Mon, 31 Oct 2005
Power failure, storage failures, IBM support failures
We had a power outage last Wednesday, apparently caused by a faulty breaker or something like that. Even UPSes and a generator were not able to bridge over the failure, so the whole server room went down.
Aside from the usual problems like "this server booted up before that one, so that this service was not working", two hard drives went faulty after the power outage (one on Thursday, and the second one on Friday). I suspect they were faulty immediately after the power outage, just the storage array discovered the failure while running some kind of internal tests on Thursday, or Friday, respectively.
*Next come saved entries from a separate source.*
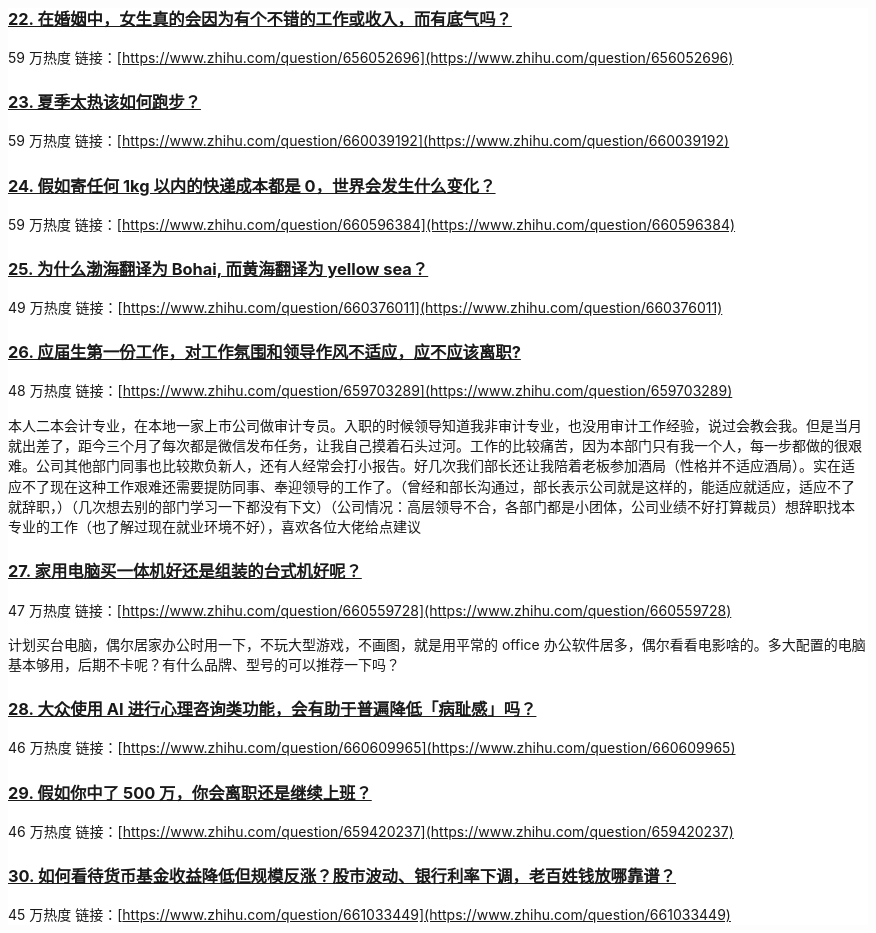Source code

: 

### [22. 在婚姻中，女生真的会因为有个不错的工作或收入，而有底气吗？](https://www.zhihu.com/question/656052696)
59 万热度 链接：[https://www.zhihu.com/question/656052696](https://www.zhihu.com/question/656052696)



### [23. 夏季太热该如何跑步？](https://www.zhihu.com/question/660039192)
59 万热度 链接：[https://www.zhihu.com/question/660039192](https://www.zhihu.com/question/660039192)



### [24. 假如寄任何 1kg 以内的快递成本都是 0，世界会发生什么变化？](https://www.zhihu.com/question/660596384)
59 万热度 链接：[https://www.zhihu.com/question/660596384](https://www.zhihu.com/question/660596384)



### [25. 为什么渤海翻译为 Bohai, 而黄海翻译为 yellow sea？](https://www.zhihu.com/question/660376011)
49 万热度 链接：[https://www.zhihu.com/question/660376011](https://www.zhihu.com/question/660376011)



### [26. 应届生第一份工作，对工作氛围和领导作风不适应，应不应该离职?](https://www.zhihu.com/question/659703289)
48 万热度 链接：[https://www.zhihu.com/question/659703289](https://www.zhihu.com/question/659703289)

本人二本会计专业，在本地一家上市公司做审计专员。入职的时候领导知道我非审计专业，也没用审计工作经验，说过会教会我。但是当月就出差了，距今三个月了每次都是微信发布任务，让我自己摸着石头过河。工作的比较痛苦，因为本部门只有我一个人，每一步都做的很艰难。公司其他部门同事也比较欺负新人，还有人经常会打小报告。好几次我们部长还让我陪着老板参加酒局（性格并不适应酒局）。实在适应不了现在这种工作艰难还需要提防同事、奉迎领导的工作了。（曾经和部长沟通过，部长表示公司就是这样的，能适应就适应，适应不了就辞职，）（几次想去别的部门学习一下都没有下文）（公司情况：高层领导不合，各部门都是小团体，公司业绩不好打算裁员）想辞职找本专业的工作（也了解过现在就业环境不好），喜欢各位大佬给点建议

### [27. 家用电脑买一体机好还是组装的台式机好呢？](https://www.zhihu.com/question/660559728)
47 万热度 链接：[https://www.zhihu.com/question/660559728](https://www.zhihu.com/question/660559728)

计划买台电脑，偶尔居家办公时用一下，不玩大型游戏，不画图，就是用平常的 office 办公软件居多，偶尔看看电影啥的。多大配置的电脑基本够用，后期不卡呢？有什么品牌、型号的可以推荐一下吗？

### [28. 大众使用 AI 进行心理咨询类功能，会有助于普遍降低「病耻感」吗？](https://www.zhihu.com/question/660609965)
46 万热度 链接：[https://www.zhihu.com/question/660609965](https://www.zhihu.com/question/660609965)



### [29. 假如你中了 500 万，你会离职还是继续上班？](https://www.zhihu.com/question/659420237)
46 万热度 链接：[https://www.zhihu.com/question/659420237](https://www.zhihu.com/question/659420237)



### [30. 如何看待货币基金收益降低但规模反涨？股市波动、银行利率下调，老百姓钱放哪靠谱？](https://www.zhihu.com/question/661033449)
45 万热度 链接：[https://www.zhihu.com/question/661033449](https://www.zhihu.com/question/661033449)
So, we have met the IBM support again. We have bought the storage from some IBM reseller, and they claimed they can handle the support for us. However, we experience the same problems every time we try to handle a disk failure:
- We: "We have a drive failure in our storage array in the slot #5.".
- Reseller hotline: "Send us the serial number of the array." (or the drive, or the enclosure, or something like that).
- We: "We have a single array from you. You definitely know the serial number yourselves. Why should we repeat this every time? Why are you delaying the fix of the problem by asking this again? But OK, here is the number you have requested."
- After few hours, the call from IBM support: "We have a report about the drive failure in the storage array, can you send me a serial number of the array?"
- We: "We have already sent it to your reseller, why they did not report it to you? But nevertheless, here is the serial number."
- Few hours later, IBM support calls back: "OK, we are sending the new drive to you, you should have it by the next day or maybe the day after."
WTF? Why the reseller cannot communicate with IBM themselves as they promised? And what is worse, it seems that the reseller or the IBM hotline demand different parameters of our storage array every time - sometimes it is the serial number of the array itself, or the serial number of the drive, or the entire storage array profile, and the last one was some IBM part number which is even not visible remotely from the storage manager, and it is just printed on the array itself (so we had to walk to the array, which is located in a remote server room). The support of SGI is definitely better, altough we had a similar problem last time (they demanded something called the "revision number" of the faulty drive, which is only printed on the drive itself and cannot be read remotely by the storage manager).